「日本百名山」より
弘前出身の作家石坂洋次郎や金木町(現五所川原市)生まれの太宰治の作品中の岩木山についての描写を紹介している。津軽地方では古くから岩木山を「お山」や「津軽富士」と呼び、尊び崇めていた様子が伝わってくる。さらに古くから伝わる「お山参詣」の行事についても詳しく説明をしている。
氏が岩木山に初めて登ったのは本書を書く35年前も前のことである。弘前から百沢までバスで入り、百沢からはトラックに便乗し、嶽温泉で一泊した。当時は電気も通ってない湯治場であったようだ。翌日は雨まじりの曇天の中、現在の嶽コースを登り、鳥ノ海から山頂に至っている。帰りは現在の百沢スキー場を歩き、岩木山神社のある百沢へ下りた。
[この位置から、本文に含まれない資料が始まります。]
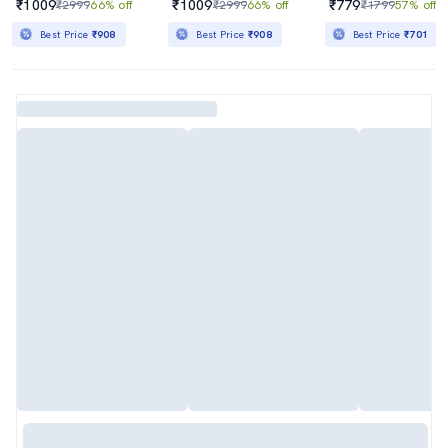
₹1009
₹1009
₹779
₹2999
66% off
₹2999
66% off
₹1799
57% off
Best Price
₹908
Best Price
₹908
Best Price
₹701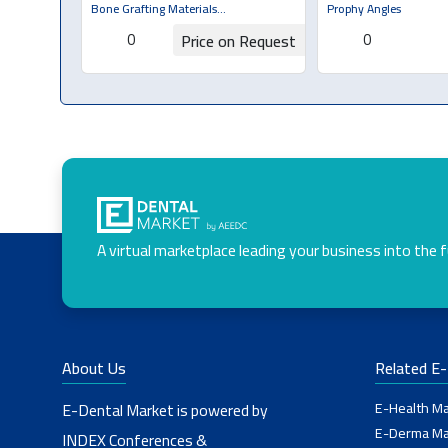
Brush & Cup
Bone Grafting Materials
Prophy Angles
(Bone/Membrane)
0
0
Price on Request
Request for Quotation
Request for Q
A virtual marketplace leading your business into the 
About Us
Related E
E-Health Ma
E-Dental Market is powered by
E-Derma Ma
INDEX Conferences &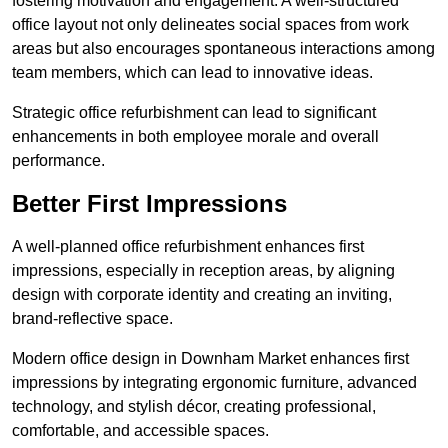
fostering motivation and engagement. A well-structured
office layout not only delineates social spaces from work
areas but also encourages spontaneous interactions among
team members, which can lead to innovative ideas.
Strategic office refurbishment can lead to significant
enhancements in both employee morale and overall
performance.
Better First Impressions
A well-planned office refurbishment enhances first
impressions, especially in reception areas, by aligning
design with corporate identity and creating an inviting,
brand-reflective space.
Modern office design in Downham Market enhances first
impressions by integrating ergonomic furniture, advanced
technology, and stylish décor, creating professional,
comfortable, and accessible spaces.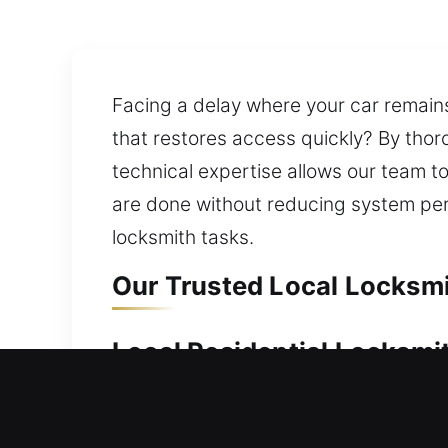
Facing a delay where your car remains
that restores access quickly? By thor
technical expertise allows our team t
are done without reducing system pe
locksmith tasks.
Our Trusted Local Locksmit
Local Residential Locksmith
Locked out of your home and unable t
entry safely while maintaining your ho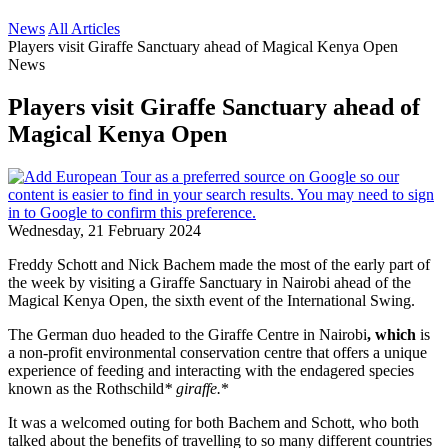
News
All Articles
Players visit Giraffe Sanctuary ahead of Magical Kenya Open
News
Players visit Giraffe Sanctuary ahead of
Magical Kenya Open
Wednesday, 21 February 2024
Freddy Schott and Nick Bachem made the most of the early part of
the week by visiting a Giraffe Sanctuary in Nairobi ahead of the
Magical Kenya Open, the sixth event of the International Swing.
The German duo headed to the Giraffe Centre in Nairobi
, which
is
a non-profit environmental conservation centre that offers a unique
experience of feeding and interacting with the endagered species
known as the Rothschild
* giraffe.
*
It was a welcomed outing for both Bachem and Schott, who both
talked about the benefits of travelling to so many different countries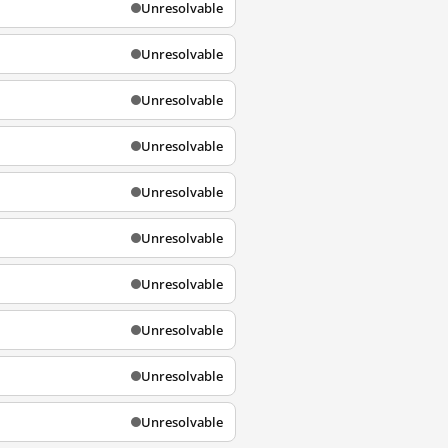
Unresolvable
Unresolvable
Unresolvable
Unresolvable
Unresolvable
Unresolvable
Unresolvable
Unresolvable
Unresolvable
Unresolvable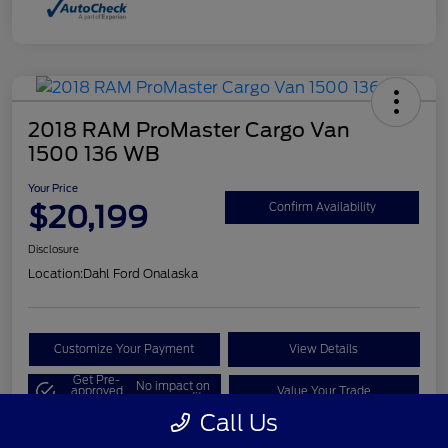
2018 RAM ProMaster Cargo Van
1500 136 WB
Your Price
$20,199
Confirm Availability
Disclosure
Location:
Dahl Ford Onalaska
Customize Your Payment
View Details
Get Pre-
No impact on
approved
Value Your Trade
your credit
Now
Call Us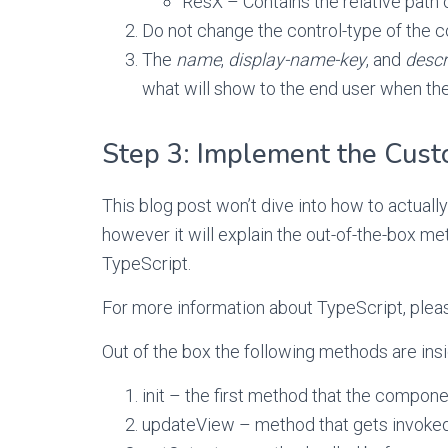
ResX – Contains the relative path o
Do not change the control-type of the co
The
name
,
display-name-key
, and
descr
what will show to the end user when th
Step 3: Implement the Cust
This blog post won’t dive into how to actual
however it will explain the out-of-the-box me
TypeScript.
For more information about TypeScript, pleas
Out of the box the following methods are insid
init – the first method that the compon
updateView – method that gets invoked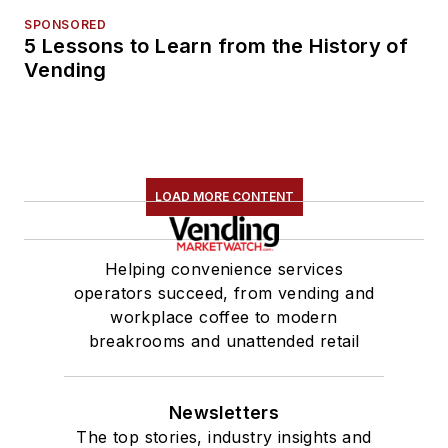
SPONSORED
5 Lessons to Learn from the History of
Vending
LOAD MORE CONTENT
Helping convenience services
operators succeed, from vending and
workplace coffee to modern
breakrooms and unattended retail
Newsletters
The top stories, industry insights and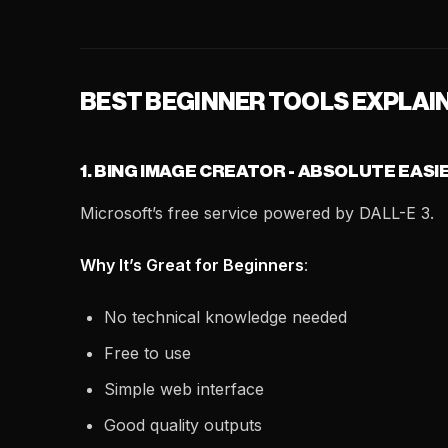
BEST BEGINNER TOOLS EXPLAI
1. BING IMAGE CREATOR - ABSOLUTE EASI
Microsoft’s free service powered by DALL-E 3.
Why It’s Great for Beginners
:
No technical knowledge needed
Free to use
Simple web interface
Good quality outputs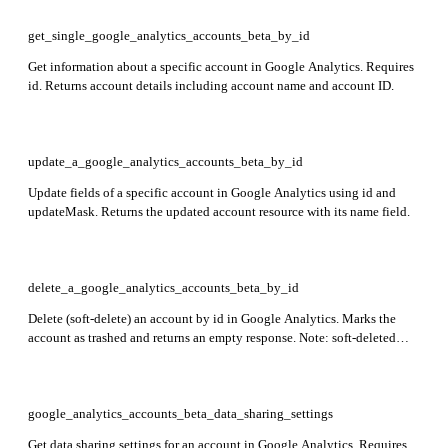
get_single_google_analytics_accounts_beta_by_id
Get information about a specific account in Google Analytics. Requires
id. Returns account details including account name and account ID.
update_a_google_analytics_accounts_beta_by_id
Update fields of a specific account in Google Analytics using id and
updateMask. Returns the updated account resource with its name field.
delete_a_google_analytics_accounts_beta_by_id
Delete (soft-delete) an account by id in Google Analytics. Marks the
account as trashed and returns an empty response. Note: soft-deleted
accounts can only be restored via the Trash Can UI and will be
permanently purged after expiration.
google_analytics_accounts_beta_data_sharing_settings
Get data sharing settings for an account in Google Analytics. Requires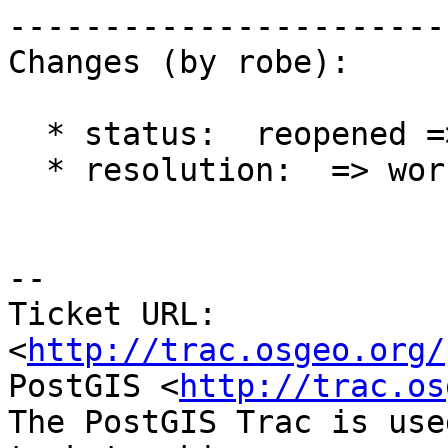
------------------------
Changes (by robe):

  * status:  reopened => closed

  * resolution:  => worksforme

-- 

Ticket URL: 
<
http://trac.osgeo.org/
PostGIS <
http://trac.os
The PostGIS Trac is use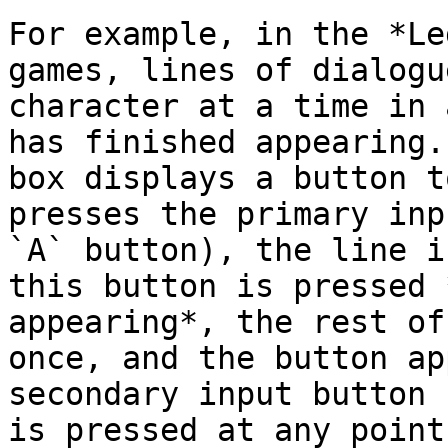
For example, in the *Le
games, lines of dialogu
character at a time in 
has finished appearing.
box displays a button t
presses the primary inp
`A` button), the line i
this button is pressed 
appearing*, the rest of
once, and the button ap
secondary input button 
is pressed at any point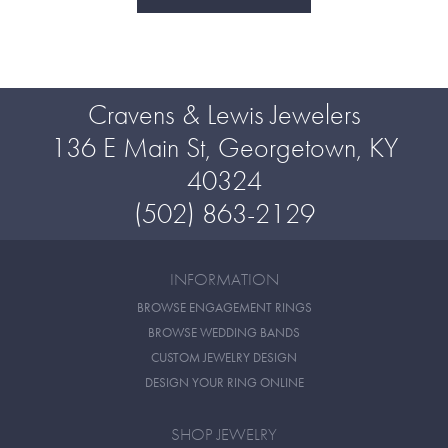
Cravens & Lewis Jewelers
136 E Main St, Georgetown, KY
40324
(502) 863-2129
INFORMATION
BROWSE ENGAGEMENT RINGS
BROWSE WEDDING BANDS
CUSTOM JEWELRY DESIGN
DESIGN YOUR RING ONLINE
SHOP JEWELRY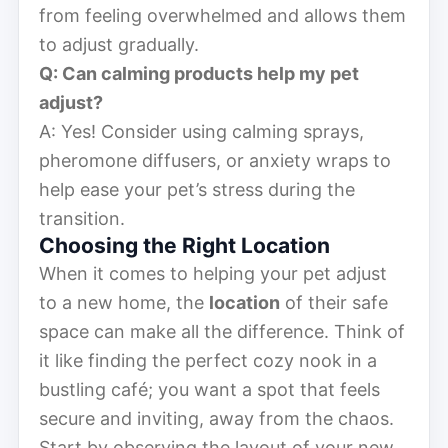
from feeling overwhelmed and allows them
to adjust gradually.
Q: Can calming products help my pet
adjust?
A: Yes! Consider using calming sprays,
pheromone diffusers, or anxiety wraps to
help ease your pet’s stress during the
transition.
Choosing the Right Location
When it comes to helping your pet adjust
to a new home, the
location
of their safe
space can make all the difference. Think of
it like finding the perfect cozy nook in a
bustling café; you want a spot that feels
secure and inviting, away from the chaos.
Start by observing the layout of your new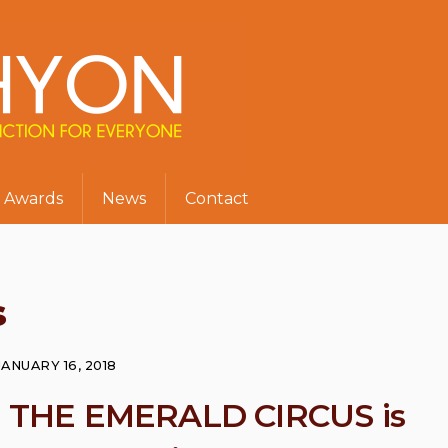
Awards
News
Contact
s
JANUARY 16, 2018
ul THE EMERALD CIRCUS is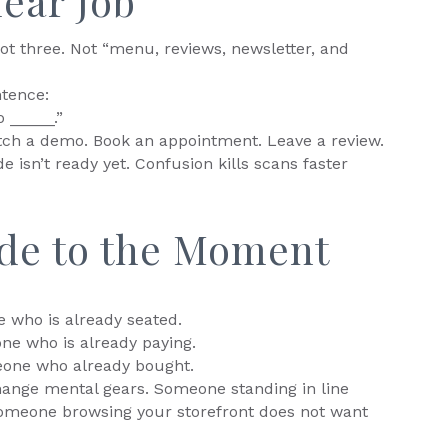
lear Job
ot three. Not “menu, reviews, newsletter, and
ntence:
 _____.”
Watch a demo. Book an appointment. Leave a review.
e isn’t ready yet. Confusion kills scans faster
de to the Moment
 who is already seated.
ne who is already paying.
eone who already bought.
ange mental gears. Someone standing in line
Someone browsing your storefront does not want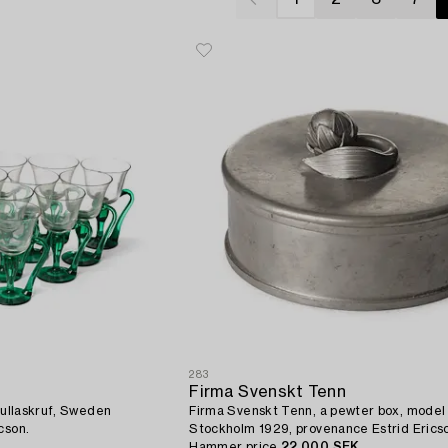
283
Firma Svenskt Tenn
 Gullaskruf, Sweden
Firma Svenskt Tenn, a pewter box, model
cson.
Stockholm 1929, provenance Estrid Erics
Hammer price
22 000 SEK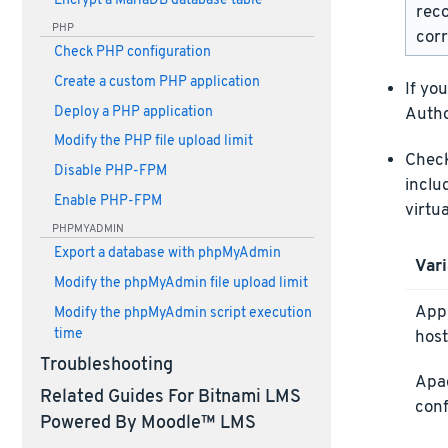
Encrypt a MariaDB database table
rec
PHP
corr
Check PHP configuration
Create a custom PHP application
If yo
Deploy a PHP application
Autho
Modify the PHP file upload limit
Check 
Disable PHP-FPM
inclu
Enable PHP-FPM
virtu
PHPMYADMIN
Export a database with phpMyAdmin
Vari
Modify the phpMyAdmin file upload limit
Appl
Modify the phpMyAdmin script execution
time
host
Troubleshooting
Apa
Related Guides For Bitnami LMS
conf
Powered By Moodle™ LMS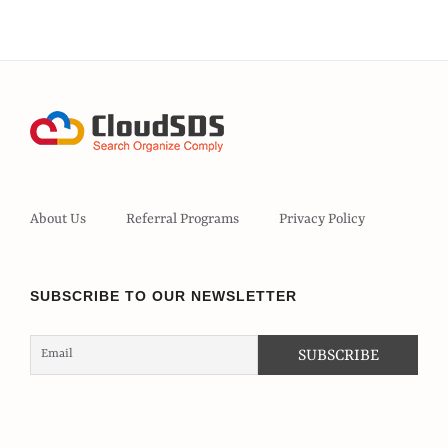
About Us
Referral Programs
Privacy Policy
SUBSCRIBE TO OUR NEWSLETTER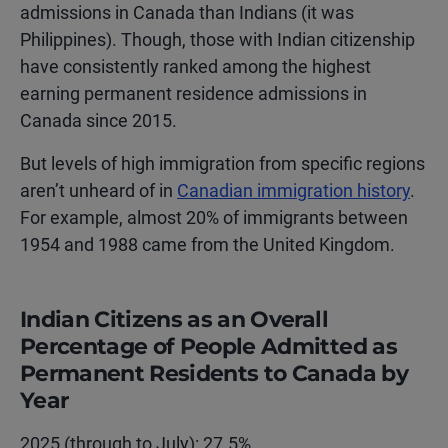
admissions in Canada than Indians (it was
Philippines). Though, those with Indian citizenship
have consistently ranked among the highest
earning permanent residence admissions in
Canada since 2015.
But levels of high immigration from specific regions
aren’t unheard of in
Canadian immigration history
.
For example, almost 20% of immigrants between
1954 and 1988 came from the United Kingdom.
Indian Citizens as an Overall
Percentage of People Admitted as
Permanent Residents to Canada by
Year
2025 (through to July): 27.5%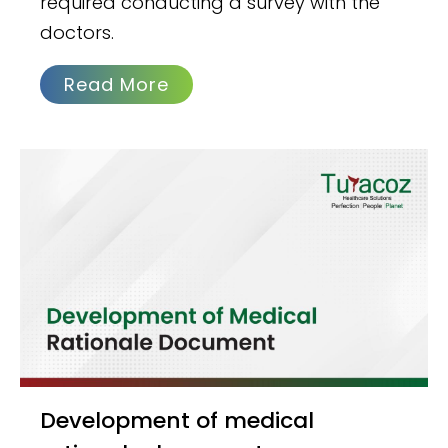
required conducting a survey with the
doctors.
Read More
Development of medical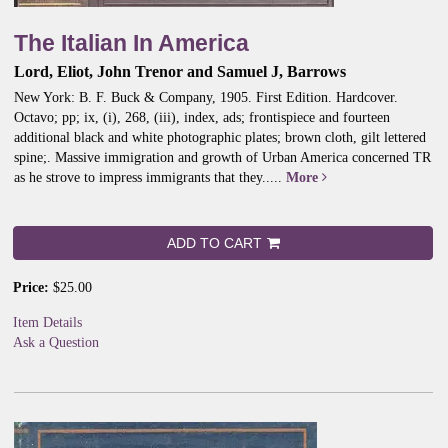
The Italian In America
Lord, Eliot, John Trenor and Samuel J, Barrows
New York: B. F. Buck & Company, 1905. First Edition. Hardcover.
Octavo; pp; ix, (i), 268, (iii), index, ads; frontispiece and fourteen
additional black and white photographic plates; brown cloth, gilt lettered
spine;.
Massive immigration and growth of Urban America concerned TR
as he strove to impress immigrants that they.....
More
ADD TO CART
Price:
$25.00
Item Details
Ask a Question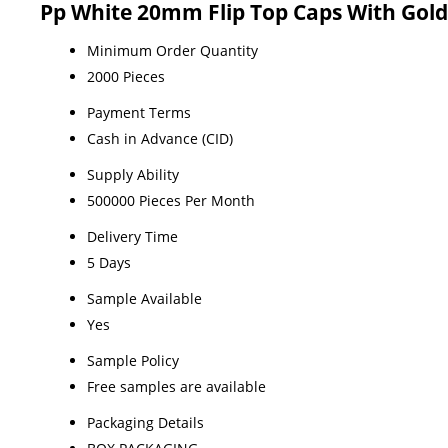
Pp White 20mm Flip Top Caps With Gold
Minimum Order Quantity
2000 Pieces
Payment Terms
Cash in Advance (CID)
Supply Ability
500000 Pieces Per Month
Delivery Time
5 Days
Sample Available
Yes
Sample Policy
Free samples are available
Packaging Details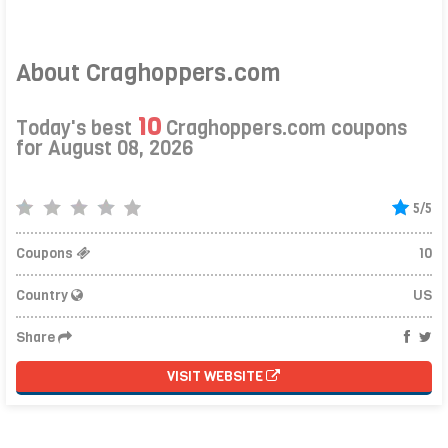
About Craghoppers.com
10
Today's best
Craghoppers.com coupons
for August 08, 2026
5/5
Coupons
10
Country
US
Share
VISIT WEBSITE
氏は岩木山について、裾野を広く伸ばした堂々とした山容が見事であると述べている。さらには太宰の長編「津軽」での描写を綴り、「お山参詣」という行事が古くから伝えられている所以はその美しい姿にあると感じているようである。
弘前バスターミナルより嶽温泉乗り換えで、岩木山8合目までバスが運行されている。8合目からは標高1420m地点の鳥ノ海噴火口まではリフトが運行されている。これらを利用すれば、歩行距離が約1kmで30分程歩けば岩木山山頂に到達できる。実に岩木山登頂者の95%以上がこの手段(自家用車を含む)を利用しているといわれているが、これでは全く味気のない山旅となってしまう。ここでは日帰り登山ながら岩木山登山の醍醐味を存分に味わえるルートを紹介する。ここに紹介するルートの他、弥生コース、赤倉コースなどもあるが、交通の便と下山後の楽しみを考え、百沢コース→嶽コースというルートをおすすめする。